AIM OF THE EXERCISE. Among the entries below, retype exactly the lines starting with the one with "EPI BRIEFING PAPER" and going on through the one with "In 2008, the", but not the pictures.

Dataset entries
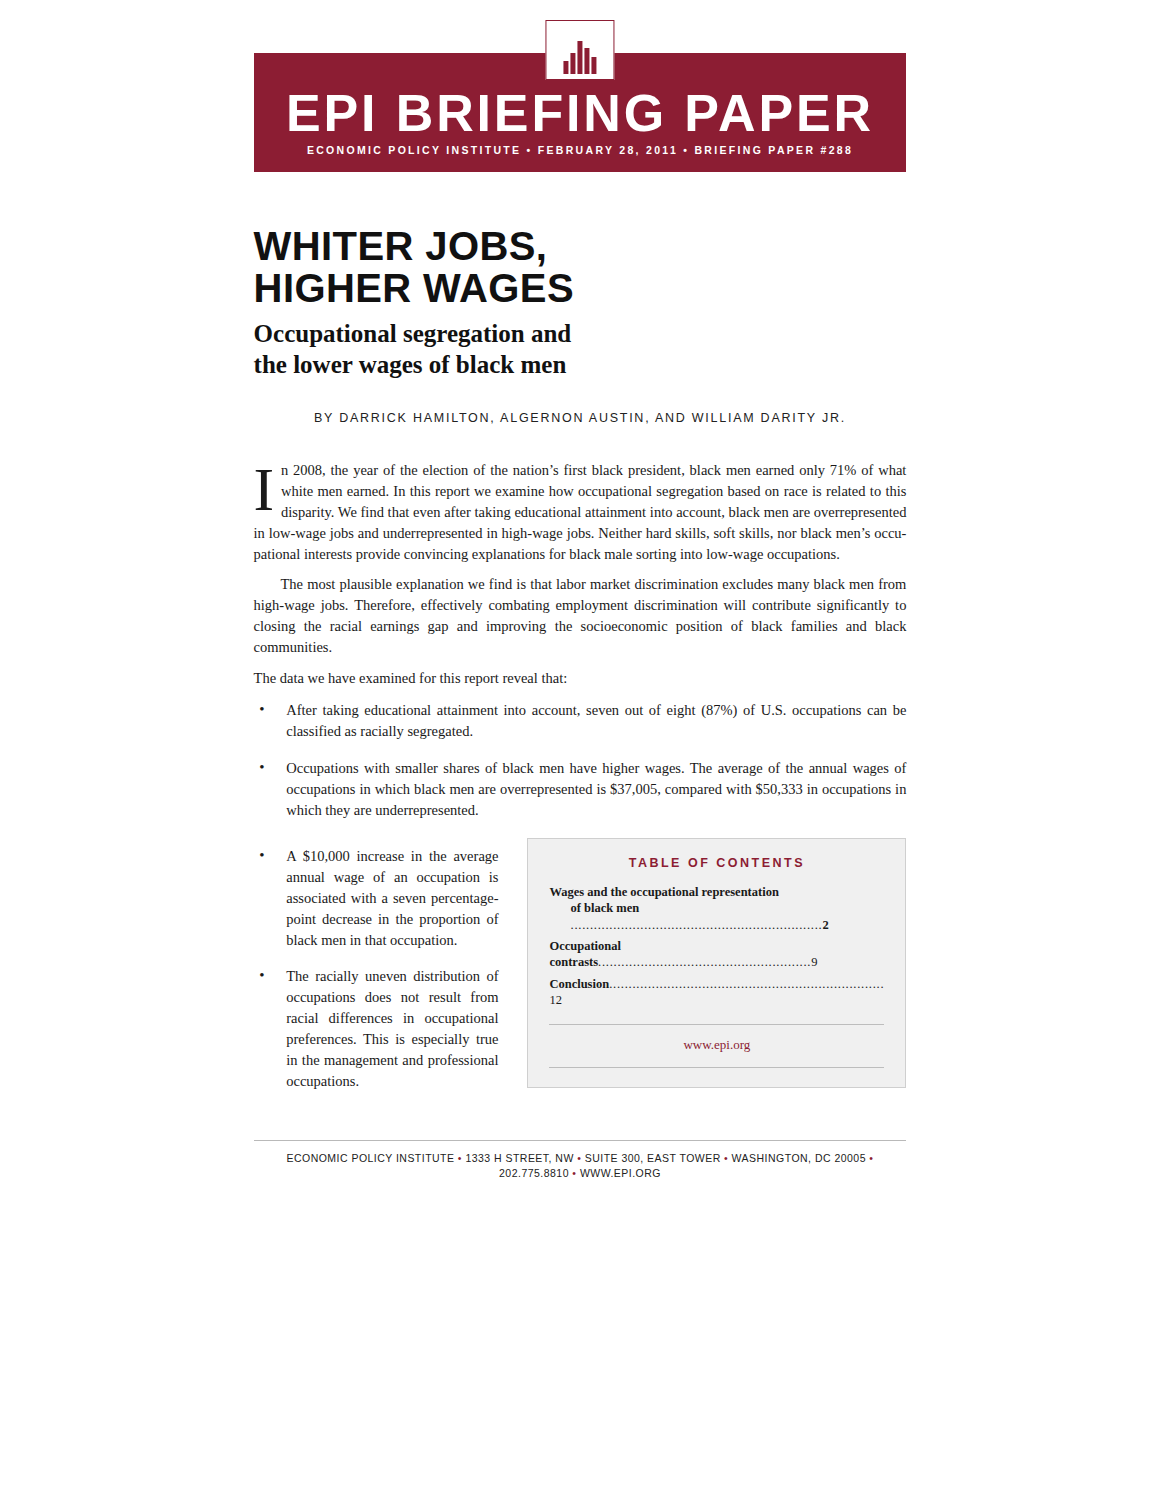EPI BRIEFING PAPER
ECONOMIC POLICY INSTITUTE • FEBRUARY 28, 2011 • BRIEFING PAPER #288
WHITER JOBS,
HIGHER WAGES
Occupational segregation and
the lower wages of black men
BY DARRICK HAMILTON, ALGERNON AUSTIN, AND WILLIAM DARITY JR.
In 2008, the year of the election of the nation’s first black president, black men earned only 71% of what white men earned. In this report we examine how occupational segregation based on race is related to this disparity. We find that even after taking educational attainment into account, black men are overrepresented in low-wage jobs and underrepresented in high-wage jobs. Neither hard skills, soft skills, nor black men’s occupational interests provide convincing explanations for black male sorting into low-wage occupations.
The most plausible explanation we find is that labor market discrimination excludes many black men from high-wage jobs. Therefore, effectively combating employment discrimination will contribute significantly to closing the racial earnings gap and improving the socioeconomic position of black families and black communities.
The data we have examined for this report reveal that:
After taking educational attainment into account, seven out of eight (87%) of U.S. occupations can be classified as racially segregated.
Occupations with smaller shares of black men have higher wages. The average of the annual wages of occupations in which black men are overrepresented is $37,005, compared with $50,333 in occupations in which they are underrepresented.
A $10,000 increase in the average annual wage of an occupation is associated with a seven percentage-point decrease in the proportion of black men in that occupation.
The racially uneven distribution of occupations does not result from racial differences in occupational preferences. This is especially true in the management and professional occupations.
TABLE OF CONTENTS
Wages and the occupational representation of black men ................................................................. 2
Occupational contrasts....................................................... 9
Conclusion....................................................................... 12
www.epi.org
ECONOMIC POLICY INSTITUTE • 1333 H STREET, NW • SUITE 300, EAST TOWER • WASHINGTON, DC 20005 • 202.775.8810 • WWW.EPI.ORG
--
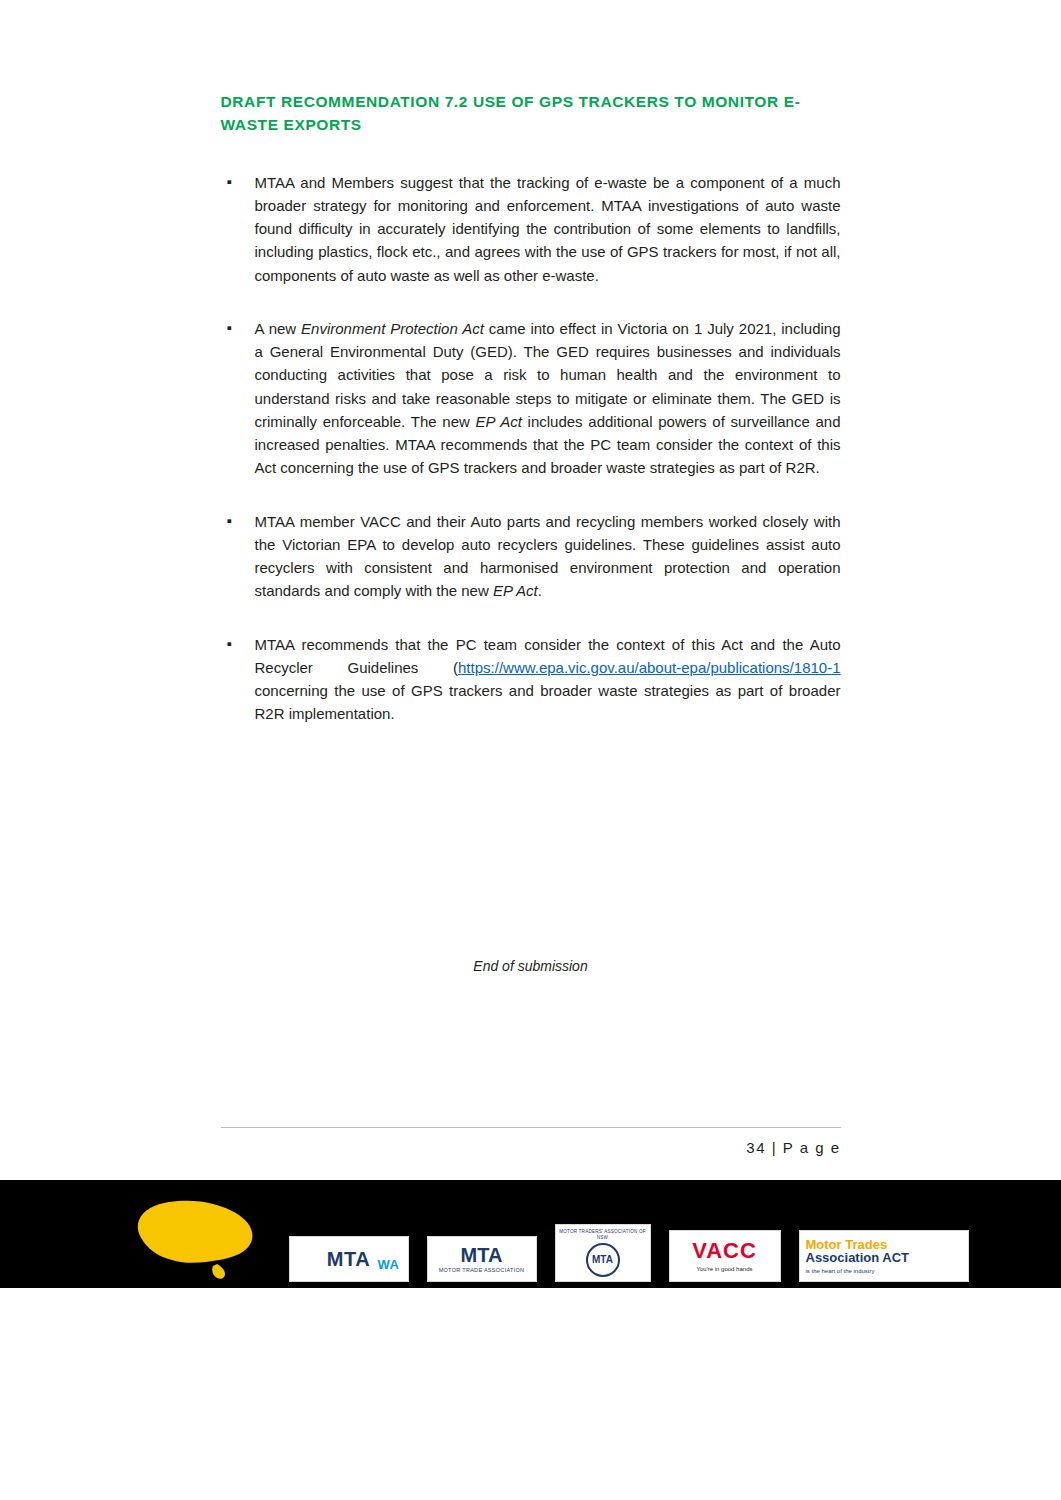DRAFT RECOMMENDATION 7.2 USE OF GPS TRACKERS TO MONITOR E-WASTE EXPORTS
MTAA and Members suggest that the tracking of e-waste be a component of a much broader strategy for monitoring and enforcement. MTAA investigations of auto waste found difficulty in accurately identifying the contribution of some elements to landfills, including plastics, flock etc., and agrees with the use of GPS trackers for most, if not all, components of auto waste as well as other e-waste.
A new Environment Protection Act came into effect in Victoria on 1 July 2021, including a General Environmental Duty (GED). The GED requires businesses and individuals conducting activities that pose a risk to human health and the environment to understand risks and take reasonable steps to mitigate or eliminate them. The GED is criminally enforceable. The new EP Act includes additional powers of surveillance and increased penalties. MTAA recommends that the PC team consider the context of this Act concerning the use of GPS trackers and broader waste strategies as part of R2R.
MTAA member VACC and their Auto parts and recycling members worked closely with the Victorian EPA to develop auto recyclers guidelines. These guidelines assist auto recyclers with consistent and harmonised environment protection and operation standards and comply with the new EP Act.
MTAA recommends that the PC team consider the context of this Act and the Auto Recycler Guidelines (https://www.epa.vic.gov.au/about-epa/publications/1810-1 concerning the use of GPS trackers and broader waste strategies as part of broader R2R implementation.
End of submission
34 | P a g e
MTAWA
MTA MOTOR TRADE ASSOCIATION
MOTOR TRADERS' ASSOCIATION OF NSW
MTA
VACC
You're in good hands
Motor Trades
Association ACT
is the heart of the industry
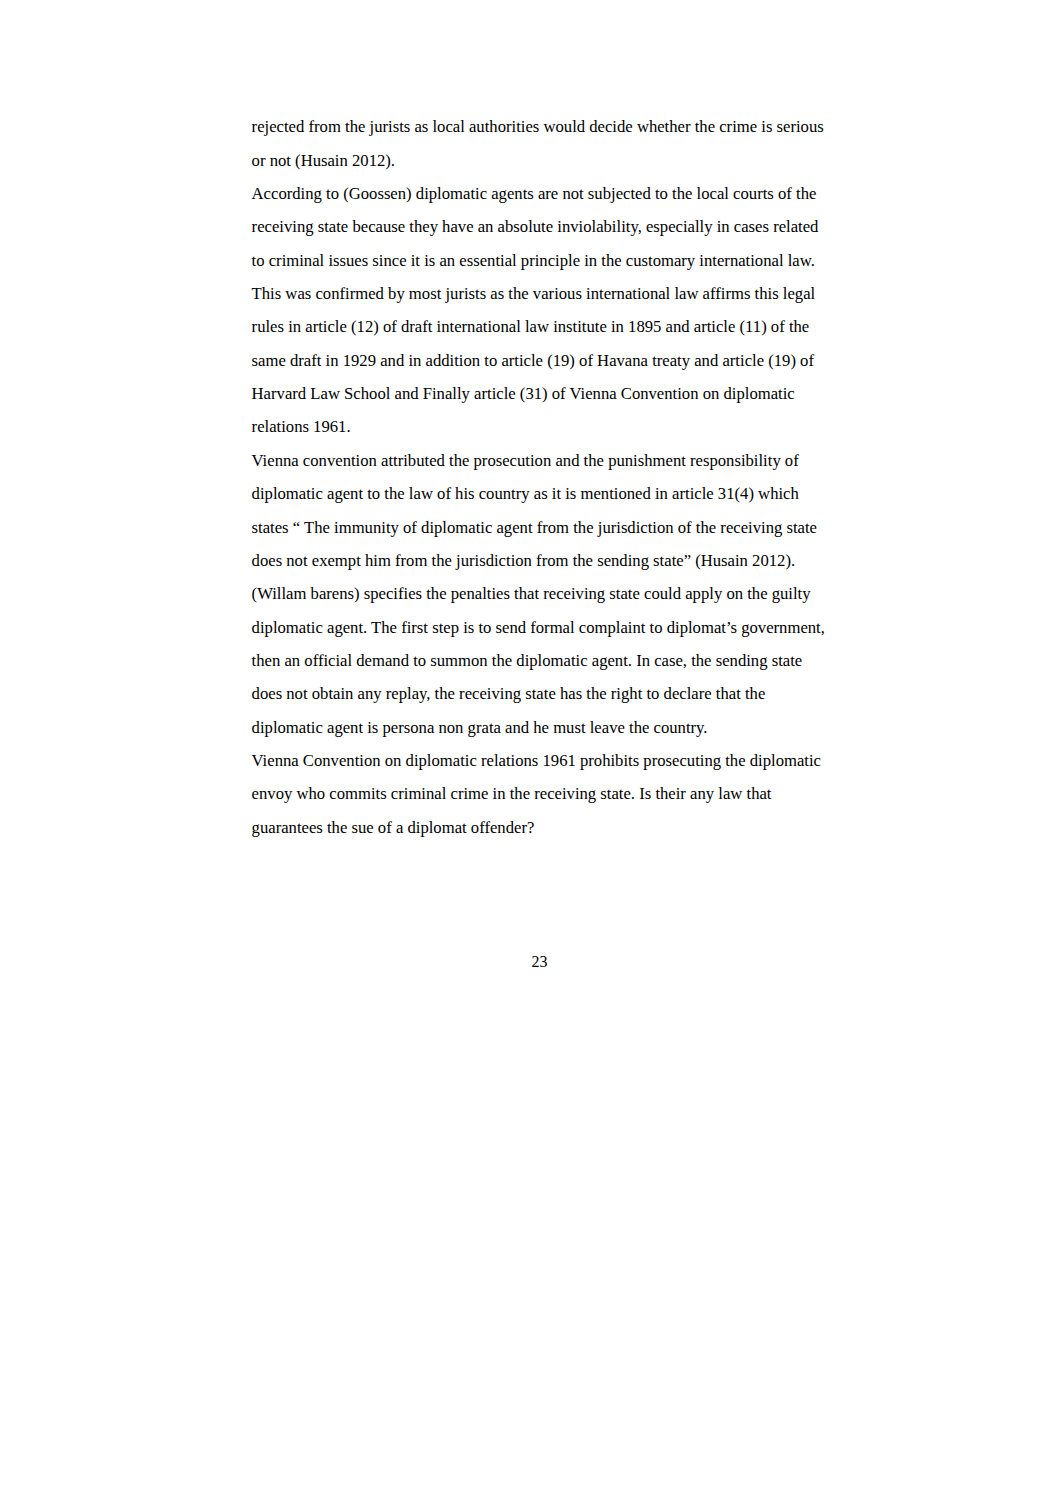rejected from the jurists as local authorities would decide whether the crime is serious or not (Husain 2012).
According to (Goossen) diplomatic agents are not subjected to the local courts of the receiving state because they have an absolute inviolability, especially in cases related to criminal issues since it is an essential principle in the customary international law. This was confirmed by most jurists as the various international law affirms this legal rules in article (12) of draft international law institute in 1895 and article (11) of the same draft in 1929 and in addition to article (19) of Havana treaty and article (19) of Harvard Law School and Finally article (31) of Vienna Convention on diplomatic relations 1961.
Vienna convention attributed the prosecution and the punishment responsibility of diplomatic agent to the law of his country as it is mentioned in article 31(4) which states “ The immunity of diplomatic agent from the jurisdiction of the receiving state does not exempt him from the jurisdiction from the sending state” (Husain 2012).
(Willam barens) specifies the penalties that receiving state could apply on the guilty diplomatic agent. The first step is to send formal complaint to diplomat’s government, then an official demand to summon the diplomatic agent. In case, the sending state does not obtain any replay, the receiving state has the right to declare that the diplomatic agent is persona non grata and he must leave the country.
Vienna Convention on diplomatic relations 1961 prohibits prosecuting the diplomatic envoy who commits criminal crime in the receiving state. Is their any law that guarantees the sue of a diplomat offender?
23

OUTPUT FOR THIS TASK.
EPI BRIEFING PAPER
ECONOMIC POLICY INSTITUTE • FEBRUARY 28, 2011 • BRIEFING PAPER #288
WHITER JOBS,
HIGHER WAGES
Occupational segregation and
the lower wages of black men
BY DARRICK HAMILTON, ALGERNON AUSTIN, AND WILLIAM DARITY JR.
In 2008, the year of the election of the nation’s first black president, black men earned only 71% of what white men earned. In this report we examine how occupational segregation based on race is related to this disparity. We find that even after taking educational attainment into account, black men are overrepresented in low-wage jobs and underrepresented in high-wage jobs. Neither hard skills, soft skills, nor black men’s occupational interests provide convincing explanations for black male sorting into low-wage occupations.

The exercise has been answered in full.